Tasks and exercises:
• a. From the hypertriton passage, copy everything from "In March 2020, the" down to "p + \pi^-$ (3-body decay).".
• b. In the hypertriton passage, what significance value is reported for the antihypertriton?

In March 2020, the STAR Collaboration published "Measurement of the mass difference and the binding energy of the
hypertriton and antihypertriton" in
Nature Physics.
In this paper, we present two measurements from gold-gold collisions at a center-of-mass energy per nucleon pair of
$\sqrt{s_{NN}} = 200$ GeV: the relative mass difference between $\rm^3_\Lambda H$ (the hypertriton) and $\rm^3_{\bar{\Lambda}}\overline{H}$
(the antihypertriton) (see Fig. 1), as well as the $\Lambda$ hyperon binding energy for $\rm^3_\Lambda H$ and $\rm^3_{\bar{\Lambda}}\overline{H}$
(see Fig. 2). The hypernucleus $\rm^3_{\Lambda}H$ is reconstructed through its mesonic decay channels
$\rm^3_{\Lambda}H \rightarrow {^3}He + \pi^-$ (2-body decay) and $\rm^3_{\Lambda}H \rightarrow$ $ d + p + \pi^-$ (3-body decay).
The significance $S/ \sqrt{S+B}$, where $S$ is signal counts and $B$ is background counts in the invariant mass window $2.986 - 2.996$ GeV$/c^{2}$, is 11.4 for $^3_\Lambda$H and 6.4 for $\rm^3_{\bar{\Lambda}}\overline{H}$.

Supplied records:

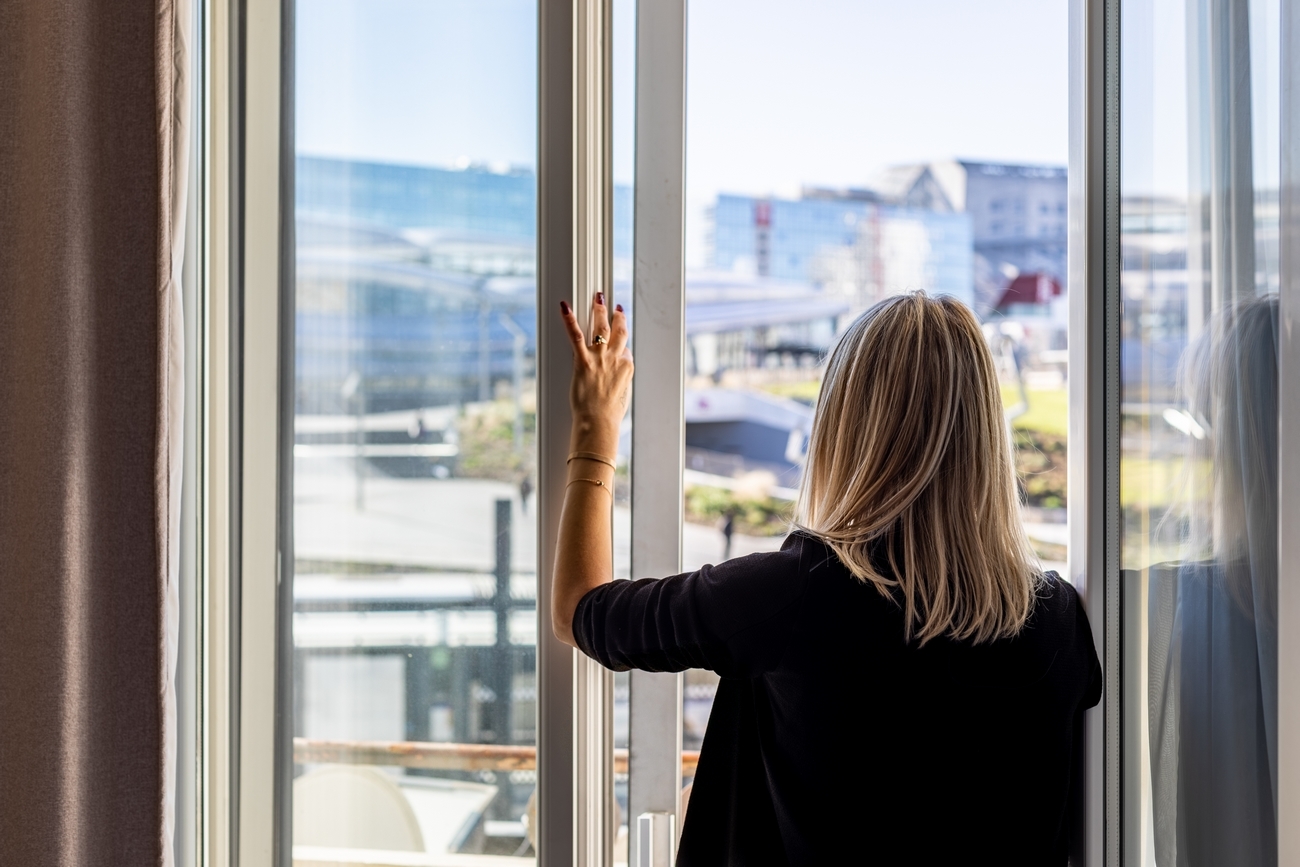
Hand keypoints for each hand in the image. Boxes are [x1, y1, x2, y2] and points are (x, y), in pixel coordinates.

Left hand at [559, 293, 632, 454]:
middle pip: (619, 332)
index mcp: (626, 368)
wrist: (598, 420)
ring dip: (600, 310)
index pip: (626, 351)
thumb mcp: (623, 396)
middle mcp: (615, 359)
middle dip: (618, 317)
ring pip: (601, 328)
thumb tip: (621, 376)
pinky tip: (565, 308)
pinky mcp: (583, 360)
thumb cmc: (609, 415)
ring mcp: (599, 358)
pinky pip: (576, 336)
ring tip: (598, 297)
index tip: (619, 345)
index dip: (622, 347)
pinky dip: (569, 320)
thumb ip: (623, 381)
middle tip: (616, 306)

...

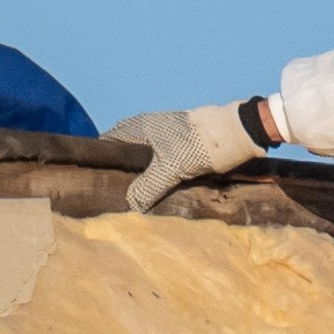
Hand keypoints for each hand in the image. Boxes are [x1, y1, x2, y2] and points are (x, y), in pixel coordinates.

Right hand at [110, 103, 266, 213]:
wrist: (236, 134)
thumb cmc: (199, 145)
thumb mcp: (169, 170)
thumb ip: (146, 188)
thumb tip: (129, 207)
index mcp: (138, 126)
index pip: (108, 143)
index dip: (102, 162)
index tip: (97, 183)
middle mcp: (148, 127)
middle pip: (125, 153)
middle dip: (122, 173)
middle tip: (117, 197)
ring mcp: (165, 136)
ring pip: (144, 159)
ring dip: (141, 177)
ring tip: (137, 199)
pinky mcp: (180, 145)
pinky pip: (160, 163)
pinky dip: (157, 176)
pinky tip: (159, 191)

Exercise solutions:
• a.
In March 2020, the STAR Collaboration published "Measurement of the mass difference and the binding energy of the
hypertriton and antihypertriton" in
Nature Physics.
In this paper, we present two measurements from gold-gold collisions at a center-of-mass energy per nucleon pair of
$\sqrt{s_{NN}} = 200$ GeV: the relative mass difference between $\rm^3_\Lambda H$ (the hypertriton) and $\rm^3_{\bar{\Lambda}}\overline{H}$
(the antihypertriton) (see Fig. 1), as well as the $\Lambda$ hyperon binding energy for $\rm^3_\Lambda H$ and $\rm^3_{\bar{\Lambda}}\overline{H}$
(see Fig. 2). The hypernucleus $\rm^3_{\Lambda}H$ is reconstructed through its mesonic decay channels
$\rm^3_{\Lambda}H \rightarrow {^3}He + \pi^-$ (2-body decay) and $\rm^3_{\Lambda}H \rightarrow$ $ d + p + \pi^-$ (3-body decay).

• b. 6.4